Franco as Tommy is hypnotic. Between his facial prostheses and stringy black wig, the resemblance is there, particularly when wearing sunglasses. But what Franco does is far more than just makeup and hair. There is a visible wall behind his eyes as Tommy keeps the world at arm’s length, even as he grips it refusing to let go, and that wall disappears in his most vulnerable moments—meekly apologizing when he knocks over the water glasses of Judd Apatow’s Hollywood producer, or dyeing his hair while his best friend, Dave Franco’s Greg Sestero, moves out of his apartment. Franco himself has cultivated a strange near-mythos in his career, and while their personalities and personas are wholly dissimilar, there is something Franco recognizes in Wiseau, something empathetic and real that truly comes across on screen.

The fact that The Disaster Artist is a true family-and-friends affair makes the intimacy and natural chemistry between all the performers palpable. The brothers Franco play well together, the younger alternating between a loving laugh of acceptance at all Wiseau puts out there, and the kind of trapped rage that can only come from being hurt by and angry at someone you love. Dave Franco’s few scenes with real-life wife Alison Brie have an equally natural sweetness, and the film-shoot within the film feels like a well-produced, well-acted version of friends making a movie at a sleepover, the kind of performances that only come from truly knowing, trusting and understanding each other, absolutely clicking in every moment.

As for the film within a film, the attention paid to recreating every little moment is exceptional, as evidenced by the pre-credit side-by-side views of the original versus the Disaster Artist versions. Ari Graynor as Juliette Danielle as Lisa in particular deserves a standing ovation from every die-hard fan of The Room, and if you haven’t done a full look into the entire cast of the film, I won’t spoil it, but some of the other actors in The Disaster Artist’s “The Room” were delightful surprises (Chris R. and Peter the Psychologist were particularly inspired).

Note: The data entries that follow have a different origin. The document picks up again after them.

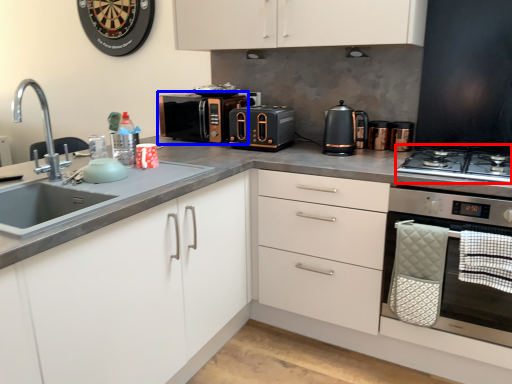
Question: Which point is closer to the camera, gas stove (highlighted by a red box) or microwave oven (highlighted by a blue box)?

Choices:
 (A) gas stove
 (B) microwave oven

Answer: (A)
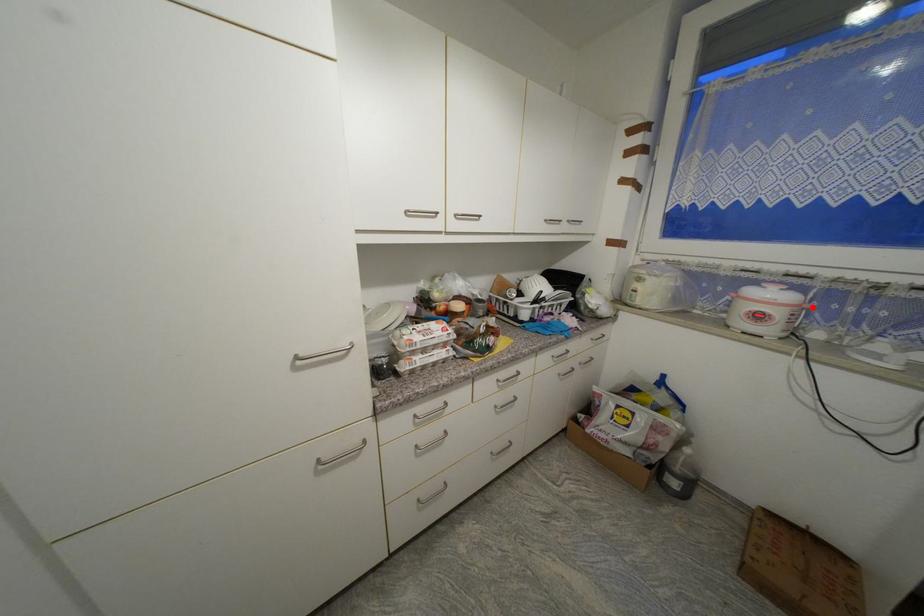
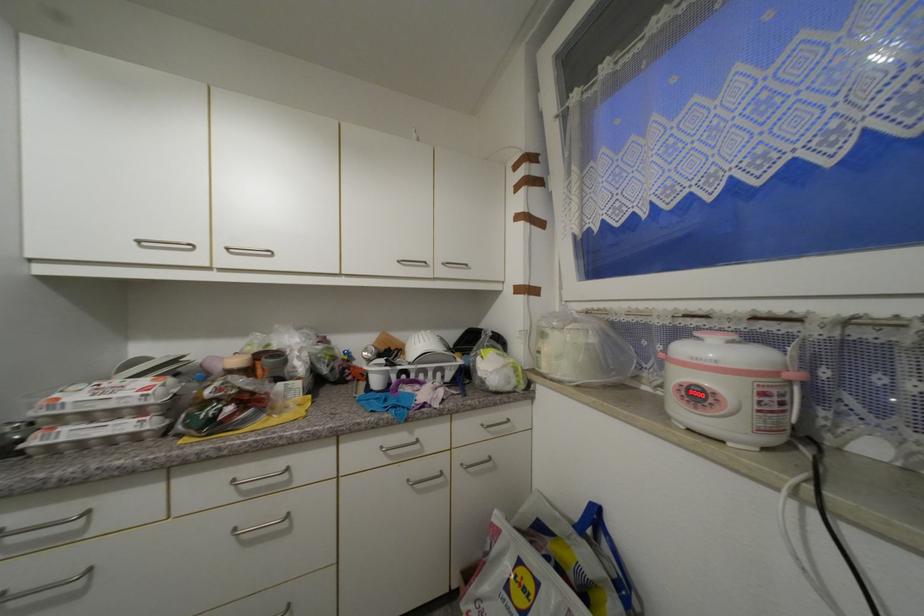
Locate, in the second image, the point that corresponds to the highlighted location in the first image.

(799, 378)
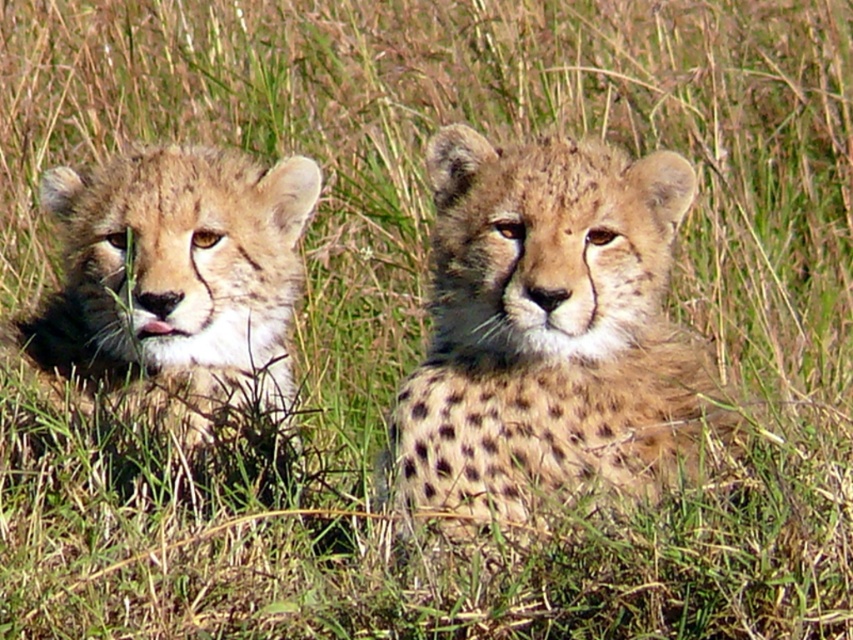
You are observing two spotted fur cheetahs in a grassy savanna. The spotted fur cheetah at center and the spotted fur cheetah at left are both present. Which cheetah is positioned to the right of the other?

The spotted fur cheetah at center is positioned on the right side of the spotted fur cheetah at left.

You are a wildlife photographer trying to capture a closeup of the spotted fur cheetah at center and the spotted fur cheetah at left. If your camera can only focus on one cheetah at a time, which cheetah should you focus on to ensure the closest possible focus given their sizes?

The spotted fur cheetah at center has a smaller width than the spotted fur cheetah at left, so focusing on the spotted fur cheetah at center would allow for a closer focus due to its smaller size.

You are a wildlife photographer aiming to capture a closeup of the spotted fur cheetah at center. You are currently positioned at point [547,330]. Can you get a clear shot of the spotted fur cheetah at center from your current position?

Yes, you can get a clear shot of the spotted fur cheetah at center from your current position at point [547,330] since that is exactly where the cheetah is located.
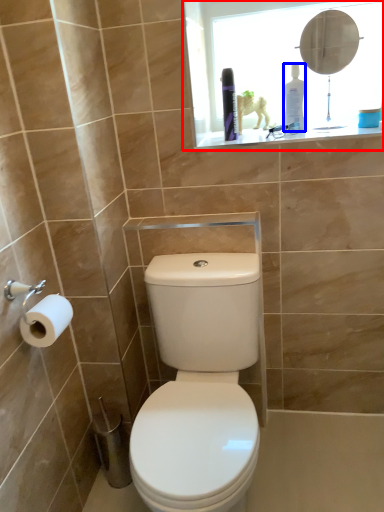
Question: Which object is further to the camera taking this photo, medicine cabinet (highlighted by a red box) or toiletry (highlighted by a blue box)?

Choices:
 (A) medicine cabinet
 (B) toiletry

Answer: (B)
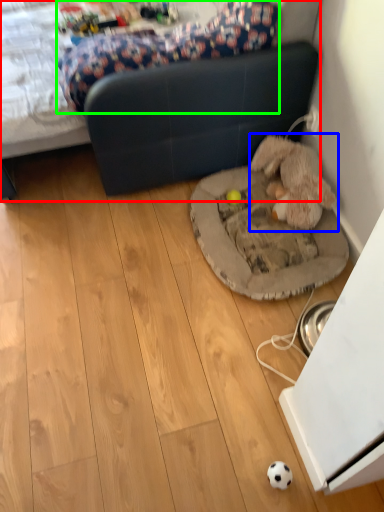
Question: Which object is positioned farthest from studio couch (highlighted by a red box)? Select from toy (highlighted by a blue box) and mattress (highlighted by a green box).

Choices:
 (A) toy
 (B) mattress

Answer: (A)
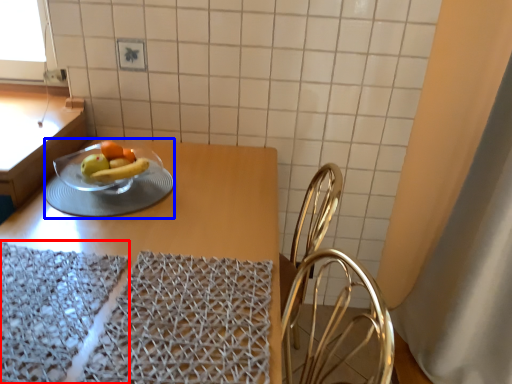
Question: Among these objects, which one is nearest to the camera, place mat (highlighted by a red box) or tableware (highlighted by a blue box)?

Choices:
 (A) place mat
 (B) tableware

Answer: (A)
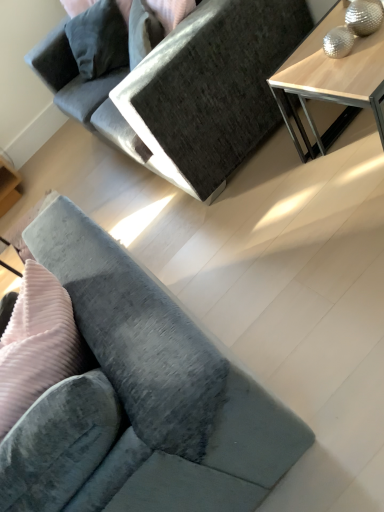
Locate an element on the screen. This screenshot has width=384, height=512. free point in front of velvet gray couch at center, the 1th studio couch positioned from the top is located at coordinates (258, 238).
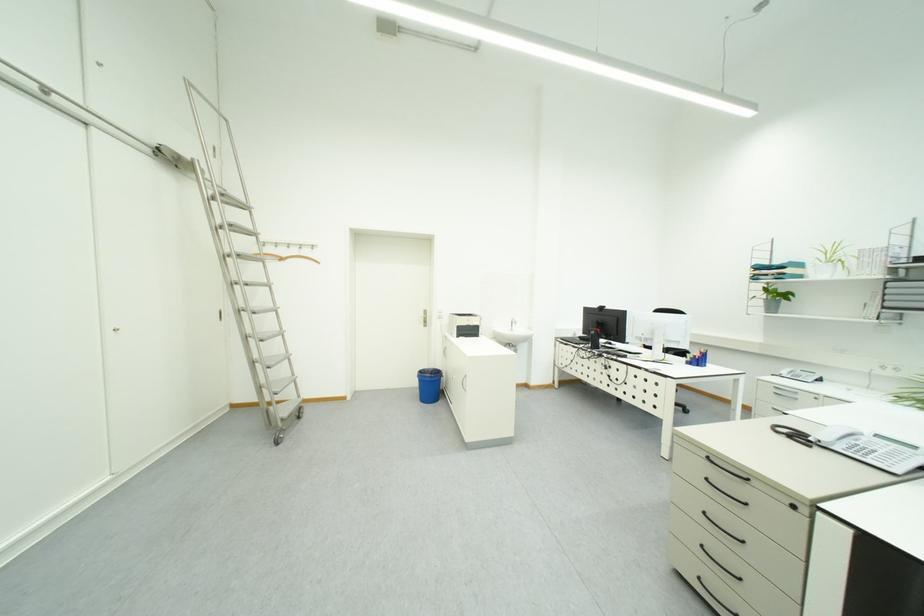
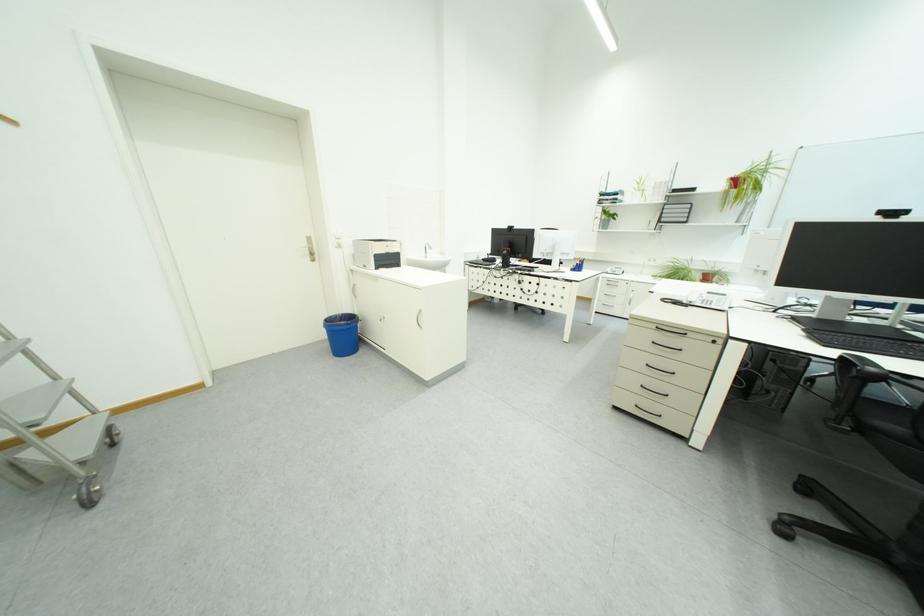
Locate, in the second image, the point that corresponds to pixel 444 387 in the first image.

(358, 336)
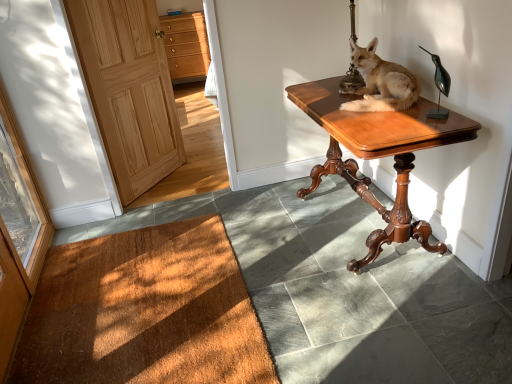
Locate an element on the screen. This screenshot has height=384, width=512. free space to the left of bronze metallic bird at upper right is located at coordinates (392, 117).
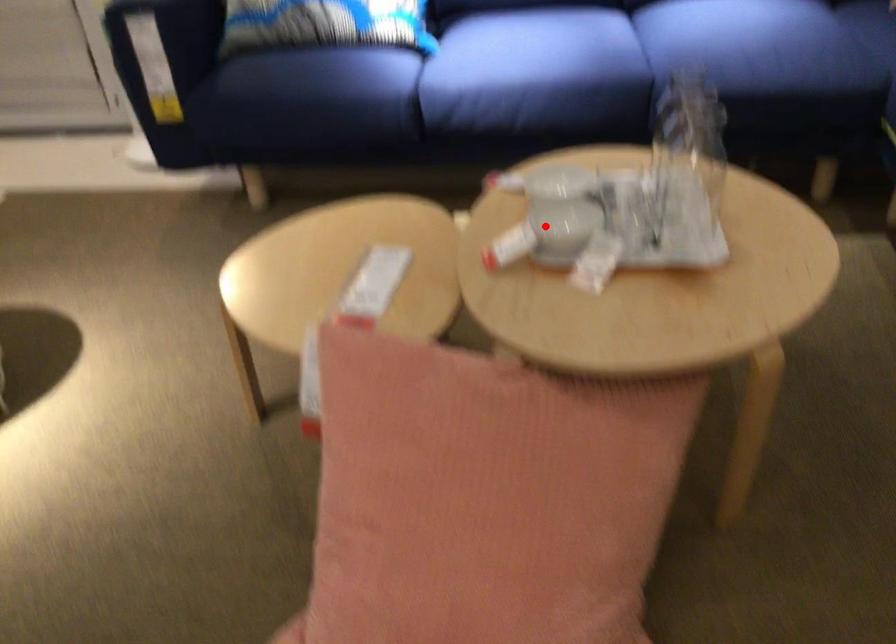
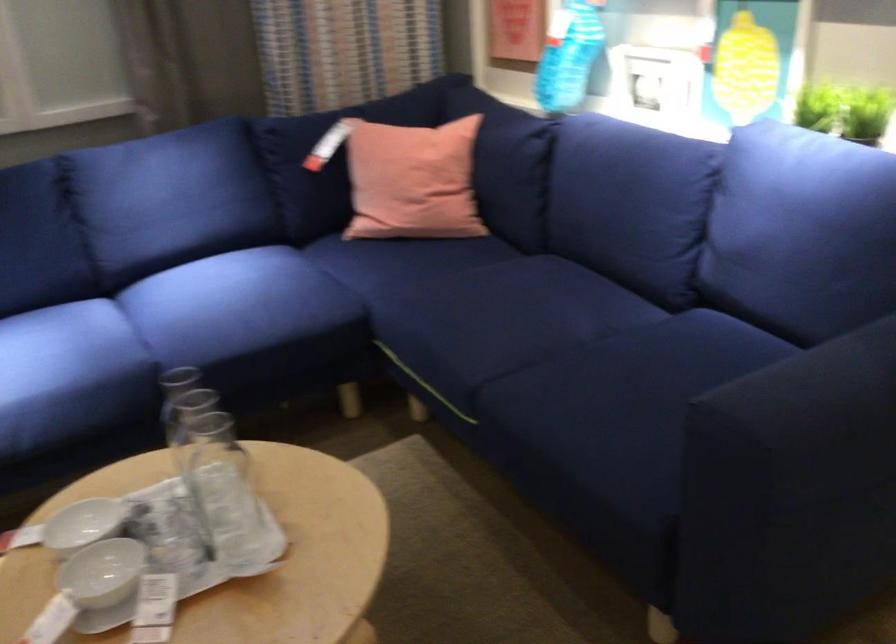
The point at the highlighted location is marked in the first image. Where is the corresponding point in the second image?

(102, 572)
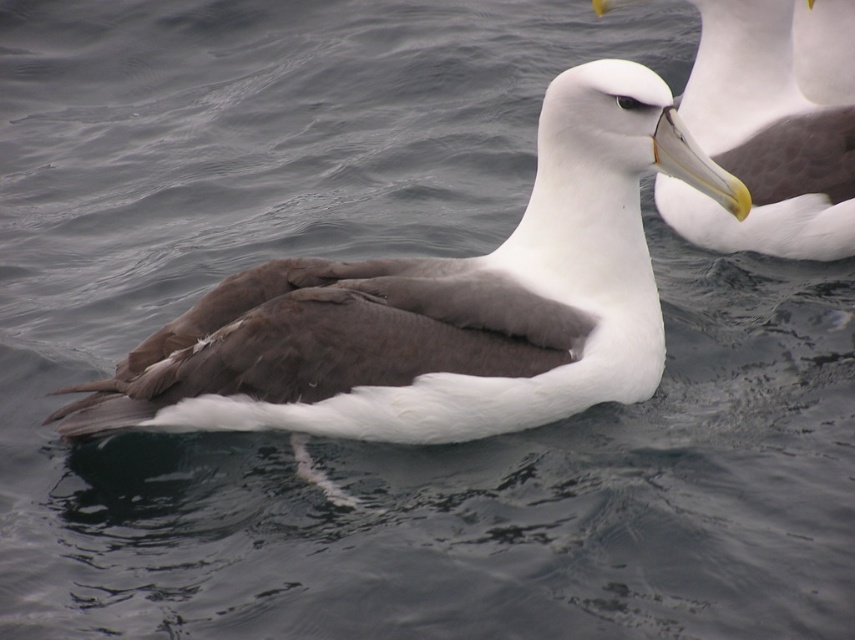
You are a wildlife photographer observing the scene. You need to capture a photo where the white matte bird at center is clearly visible above the white glossy beak at upper center. Based on their sizes, is this possible?

The white matte bird at center has a greater height compared to the white glossy beak at upper center, so it is possible to capture a photo where the white matte bird at center is clearly visible above the white glossy beak at upper center.

You are a wildlife photographer aiming to capture the white matte bird at center and the white glossy beak at upper center in your shot. If you want to ensure both are fully visible in your frame, which object should you focus on first?

Since the white matte bird at center might be wider than the white glossy beak at upper center, you should focus on the white matte bird at center first to ensure it fits entirely within the frame before adjusting for the smaller beak.

You are a photographer trying to capture the black albatross in the scene. You notice two points marked in the image. The first point is at coordinates point (441, 356) and the second at point (800, 225). Which point is closer to the photographer?

Point (441, 356) is in front of point (800, 225), so the first point is closer to the photographer.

At the end of The Disaster Artist, the cast comes back together for a premiere in a packed house. And watching them watch the movie we’ve all laughed at for 14 years goes from hugely uncomfortable to heartbreaking as the camera finally settles on Franco’s face, tears welling in his be-contacted eyes as people laugh at Wiseau’s entire soul on the screen. But by the end, Franco’s Wiseau has embraced the laughter as love. Because despite how unrelentingly terrible The Room is, its bizarre heart is what has made it endure, has captivated all of us. Any movie can be bad—The Room, like Plan 9 From Outer Space, is bad from a place of sheer, raw love, a dream coming true in strange and perplexing ways not understood by normal human thought. And while Wiseau is no normal human, what we see in this film and its book are the kind of relatable “normal humans” we don’t want to admit or see. He’s secretive and cruel and childish and scared and wants so badly to be loved. He’s also ridiculous and optimistic and an unrelenting dreamer who does not grasp his limitations and therefore has none. He’s Tommy Wiseau. And Franco has done well by him.